KARLA'S CHOICE

Had to give up on Nick Harkaway's debut under his dad's John Le Carré name, KARLA'S CHOICE. Liked what I read of it (and I adore Harkaway's work, GNOMON especially; his turning of phrase and rhythm is spectacular) and Harkaway made an honest go of it, but it lacked the authenticity of his dad's work. Not in the spycraft sort of way, but in the human voice behind it. Felt too much like reading a really good novelization of a really good film adapt of a Le Carré classic: I'd rather read the original. Had a similar feeling watching Mangold's INDIANA JONES flick: the characters are there but the absence of the heart behind is acutely felt. Time to let Le Carré rest.

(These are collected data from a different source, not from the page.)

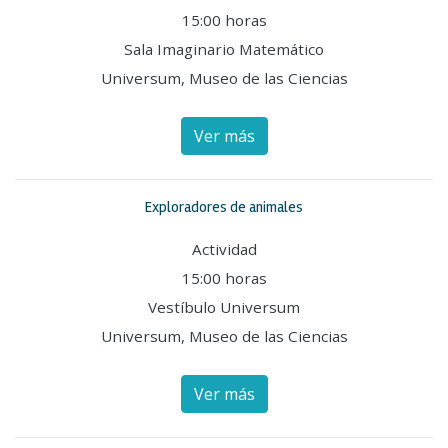
15:00 horas
Sala Imaginario Matemático
Universum, Museo de las Ciencias
Ver más
Exploradores de animales
Actividad
15:00 horas
Vestíbulo Universum
Universum, Museo de las Ciencias
Ver más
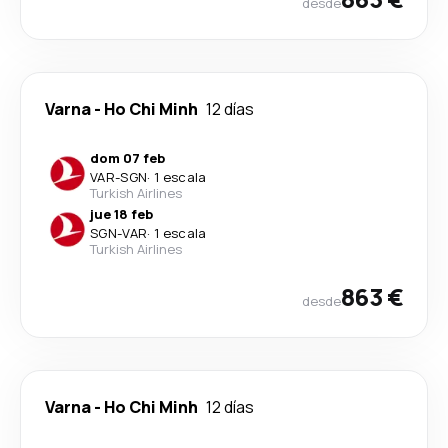
desde
Varna
-
Ho Chi Minh
12 días
dom 07 feb
VAR
-
SGN
·
1 escala
Turkish Airlines
jue 18 feb
SGN
-
VAR
·
1 escala
Turkish Airlines
863 €
desde
Varna
-
Ho Chi Minh
12 días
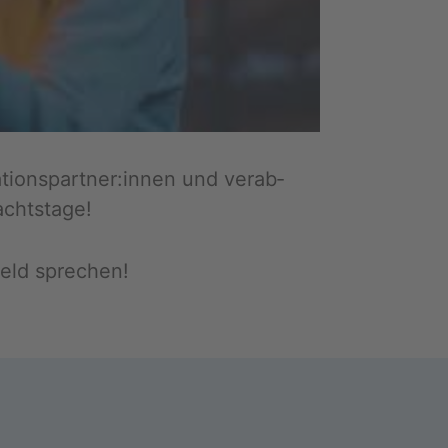
­ti­ons­part­ner:innen und ver­ab­
chts­ta­ge!
eld spre­chen!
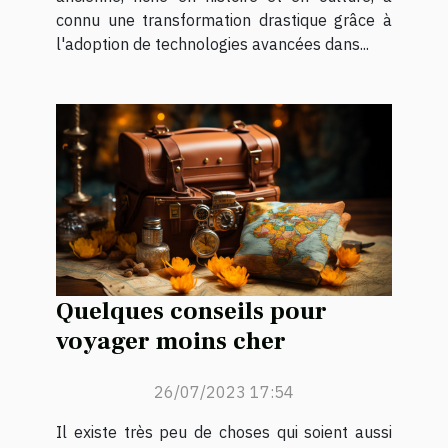
connu une transformation drastique grâce à
l'adoption de technologies avancées dans...
Quelques conseils pour
voyager moins cher
26/07/2023 17:54
Il existe très peu de choses qui soient aussi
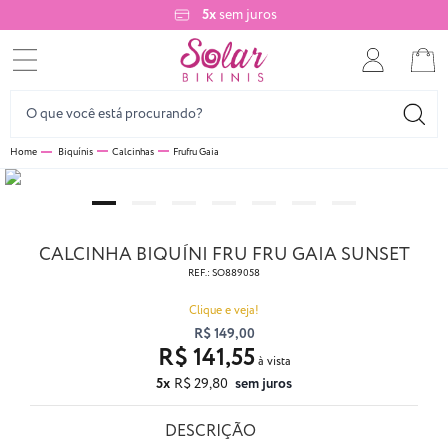
5x
sem juros
Biquínis
Calcinhas
Frufru Gaia
CALCINHA BIQUÍNI FRU FRU GAIA SUNSET
REF.:
SO889058
Clique e veja!
R$ 149,00
R$ 141,55
5x
R$ 29,80
sem juros
DESCRIÇÃO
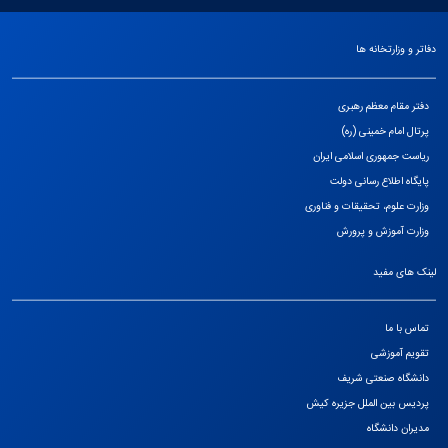
دفاتر و وزارتخانه ها
دفتر مقام معظم رهبری
پرتال امام خمینی (ره)
ریاست جمهوری اسلامی ایران
پایگاه اطلاع رسانی دولت
وزارت علوم، تحقیقات و فناوری
وزارت آموزش و پرورش
لینک های مفید
تماس با ما
تقویم آموزشی
دانشگاه صنعتی شریف
پردیس بین الملل جزیره کیش
مدیران دانشگاه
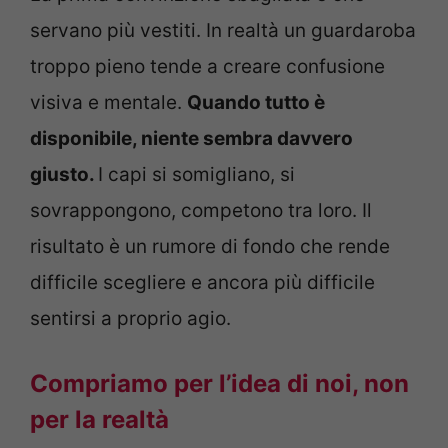
servano più vestiti. In realtà un guardaroba
troppo pieno tende a creare confusione
visiva e mentale.
Quando tutto è
disponibile, niente sembra davvero
giusto.
I capi si somigliano, si
sovrappongono, competono tra loro. Il
risultato è un rumore di fondo che rende
difficile scegliere e ancora più difficile
sentirsi a proprio agio.
Compriamo per l’idea di noi, non
per la realtà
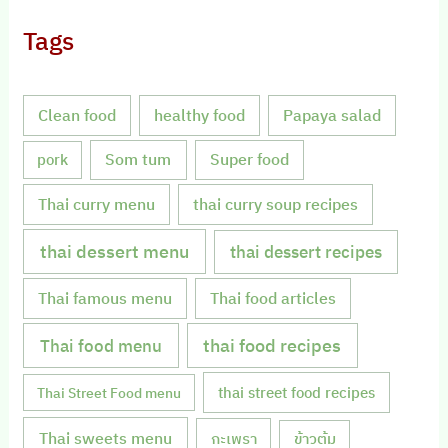
Tags
Clean food
healthy food
Papaya salad
Som tum
Super food
pork
Thai curry menu
thai curry soup recipes
thai dessert menu
thai dessert recipes
Thai famous menu
Thai food articles
Thai food menu
thai food recipes
thai street food recipes
Thai Street Food menu
Thai sweets menu
กะเพรา
ข้าวต้ม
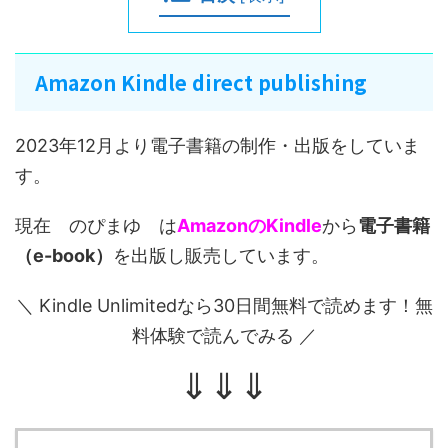
Amazon Kindle direct publishing
2023年12月より電子書籍の制作・出版をしていま
す。
現在 のぴまゆ は
AmazonのKindle
から
電子書籍
（e-book）
を出版し販売しています。
＼ Kindle Unlimitedなら30日間無料で読めます！無
料体験で読んでみる ／
⇓⇓⇓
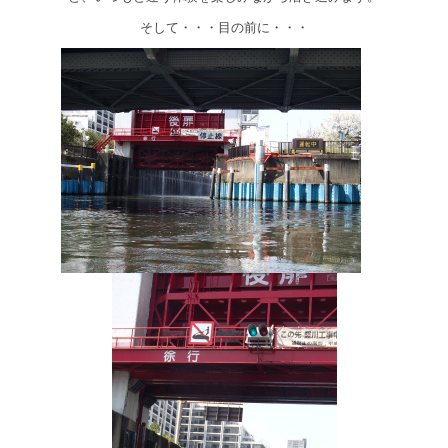
そして・・・目の前に・・・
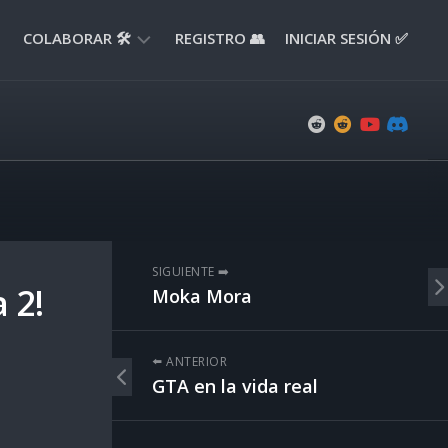
COLABORAR 🛠️
REGISTRO 👥
INICIAR SESIÓN ✅
ENVIAR
APORTE
📝
ENVIAR
REPORTE
🚧
SUGERENCIAS
SIGUIENTE ➡️
💡
 2!
Moka Mora
⬅️ ANTERIOR
GTA en la vida real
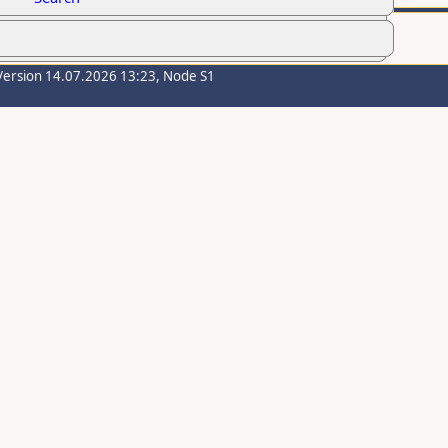
Version 14.07.2026 13:23, Node S1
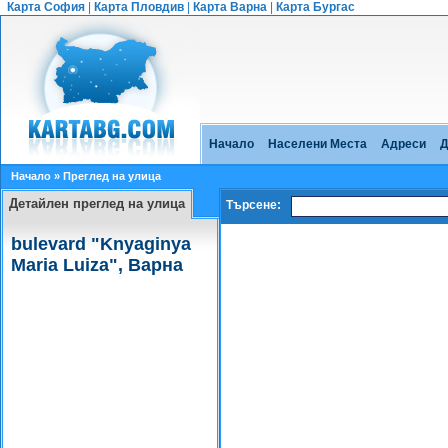
Карта София
|
Карта Пловдив
|
Карта Варна
|
Карта Бургас
Начало
Населени Места
Адреси
Д
Начало
» Преглед на улица
Детайлен преглед на улица
Търсене:
bulevard "Knyaginya
Maria Luiza", Варна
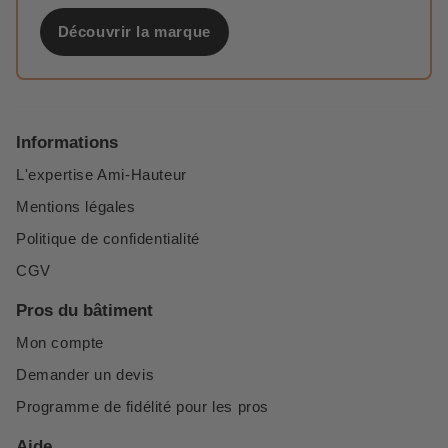
Découvrir la marque
Informations
L'expertise Ami-Hauteur
Mentions légales
Politique de confidentialité
CGV
Pros du bâtiment
Mon compte
Demander un devis
Programme de fidélité pour les pros
Aide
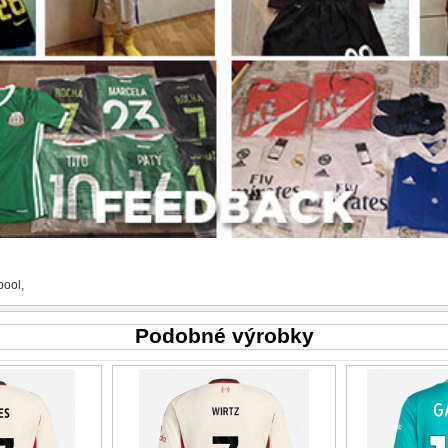
pool
,
Podobné výrobky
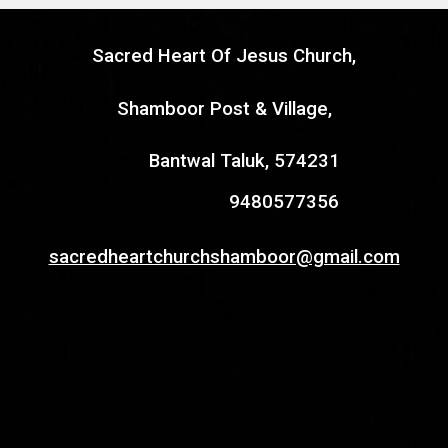
Sacred Heart Of Jesus Church,
Shamboor Post & Village,
Bantwal Taluk, 574231
9480577356
sacredheartchurchshamboor@gmail.com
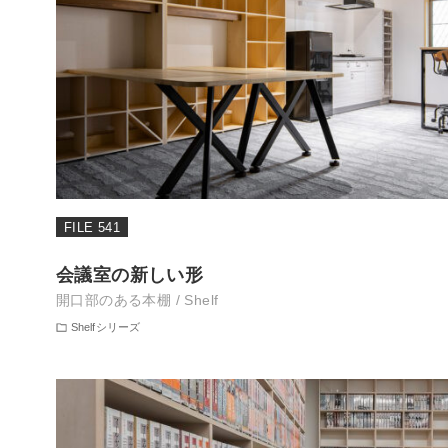
FILE 541
会議室の新しい形
開口部のある本棚 / Shelf
Shelfシリーズ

Solid go, but no.

INDIANA JONES and THE DIAL OF DESTINY (James Mangold, 2023)

(Directed by James Mangold from a script by Jezz Butterworth, John Henry Butterworth, David Koepp, and Mangold; starring Harrison Ford, Phoebe Waller-Bridge, Mads Mikkelsen, Toby Jones, Antonio Banderas, John Rhys-Davies, and Boyd Holbrook. Released 30 June 2023; watched 2023w50 via 4k)

If I learned anything from this entertaining-enough trip down memory lane, it's that Spielberg is as integral to INDIANA JONES as Harrison Ford is under the fedora: Mangold is one of the best, most competent storytellers working today with a panache for finales (LOGAN, I mean... damn) and DIAL is a competent, occasionally thrilling exercise in old-school adventure filmmaking, but for DIAL to truly feel like the farewell to one of the best, most iconic franchises of the last 42 years that it was intended to be, it needed more than competence: it needed Spielberg's unabashed heart and Spielberginess. His decision to not direct DIAL, to "pass it on to a new generation" – perplexing, considering that that's something you would do if the series was continuing which this clearly isn't (P.S. the only actor working today I could see convincingly playing Indy would be Ryan Gosling) – will, I think, go down as the greatest tragedy of the series – yes, even more so than CRYSTAL SKULL which, for all of its LeBeouffery and vine-swinging with monkeys and nuclear-explosion-survival-via-refrigerator excesses, nonetheless wore those excesses proudly and in the best spirit of the series's Saturday matinee / Republic serial inspiration. I'll stick with THE LAST CRUSADE as the farewell, with CRYSTAL SKULL and now DIAL OF DESTINY as wistful and flawed approximations of memories in a family photo album.